Running parallel to Peck's masquerade is his courtship of Dorothy McGuire. She's a divorcée, he's a widower with a young son. The whole thing puts a strain on their relationship, especially in dealing with her sister, Jane Wyatt who lives in one of those restricted by Gentlemen's Agreement communities.

Gentlemen's Agreement came up with several nominations and three Oscars for Best Picture, Best Director to Elia Kazan, and Best Supporting Actress to Celeste Holm as a tart tongued fashion writer at Peck's magazine who proves to be a friend. Peck himself was nominated for Best Actor, but lost to Ronald Colman for A Double Life. Holm also beat out Anne Revere nominated for the same film, probably helped by the fact that Revere had won a few years earlier for National Velvet.

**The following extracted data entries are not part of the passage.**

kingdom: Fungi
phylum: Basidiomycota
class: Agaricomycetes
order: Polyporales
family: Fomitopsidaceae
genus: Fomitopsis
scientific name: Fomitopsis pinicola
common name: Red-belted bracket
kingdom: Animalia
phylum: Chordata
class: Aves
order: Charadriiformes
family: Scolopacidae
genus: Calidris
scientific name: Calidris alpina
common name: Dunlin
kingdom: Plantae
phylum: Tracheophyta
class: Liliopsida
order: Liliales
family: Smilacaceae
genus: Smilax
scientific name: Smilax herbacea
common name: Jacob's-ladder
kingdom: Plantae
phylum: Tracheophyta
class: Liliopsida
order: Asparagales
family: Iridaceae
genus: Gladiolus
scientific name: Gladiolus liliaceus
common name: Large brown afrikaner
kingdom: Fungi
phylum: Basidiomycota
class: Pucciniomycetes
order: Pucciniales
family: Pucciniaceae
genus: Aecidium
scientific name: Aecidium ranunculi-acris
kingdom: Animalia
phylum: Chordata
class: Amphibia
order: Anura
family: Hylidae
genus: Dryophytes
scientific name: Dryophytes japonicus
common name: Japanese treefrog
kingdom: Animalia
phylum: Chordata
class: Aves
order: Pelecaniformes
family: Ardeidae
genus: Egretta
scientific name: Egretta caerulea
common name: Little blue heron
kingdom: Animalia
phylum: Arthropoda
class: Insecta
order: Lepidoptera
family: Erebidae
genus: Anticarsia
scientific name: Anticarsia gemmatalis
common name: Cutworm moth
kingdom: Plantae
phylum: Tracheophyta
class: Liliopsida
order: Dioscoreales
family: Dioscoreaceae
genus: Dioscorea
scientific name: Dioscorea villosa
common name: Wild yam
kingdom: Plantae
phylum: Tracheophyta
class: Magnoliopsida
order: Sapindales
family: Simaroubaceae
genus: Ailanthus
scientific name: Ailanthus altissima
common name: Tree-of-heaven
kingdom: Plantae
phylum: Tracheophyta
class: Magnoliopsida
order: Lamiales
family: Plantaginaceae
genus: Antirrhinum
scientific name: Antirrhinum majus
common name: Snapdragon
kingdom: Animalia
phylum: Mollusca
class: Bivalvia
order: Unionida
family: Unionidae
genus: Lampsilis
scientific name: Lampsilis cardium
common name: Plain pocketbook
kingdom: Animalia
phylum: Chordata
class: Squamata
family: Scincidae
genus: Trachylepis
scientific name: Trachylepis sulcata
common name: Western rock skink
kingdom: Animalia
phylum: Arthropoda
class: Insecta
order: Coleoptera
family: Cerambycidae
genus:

John Garfield who was Jewish took a small supporting role in the film as Peck's long time childhood friend who educates Peck into how a Jew deals with the rebuffs he's finding out about. Had he not been up also for Body and Soul as Best Actor, he might well have earned a Supporting Actor nomination here.

Also note Sam Jaffe as the fictional professor Lieberman which is a thinly veiled caricature of Albert Einstein probably the most noted figure in the world of Jewish background. Like Lieberman, Einstein's a cultural Jew, not religious in any sense of the word. Nevertheless he was a leading figure at the time in the Zionist movement, having endured all that Peck endured in Germany and seeing what was coming with Hitler, fled his native Germany for safe harbor in the USA.

My favorite character in the film however has always been June Havoc as Peck's secretary. She changed her name to something ethnically neutral to get her job in the very magazine that will now crusade against anti-Semitism. She's also become a self hater, a phenomenon that other discriminated people also experience. GLBT activists are fully aware of what self hate has done, not hardly unknown among other groups as Ms. Havoc demonstrates.

Of course Gentlemen's Agreement is dated with its topical references to post World War II trends and events. Yet it still has a powerful message to deliver. It made Gregory Peck one of the great liberal icons of Hollywood and still should be seen by all as a great lesson in the pitfalls of unreasoning hate.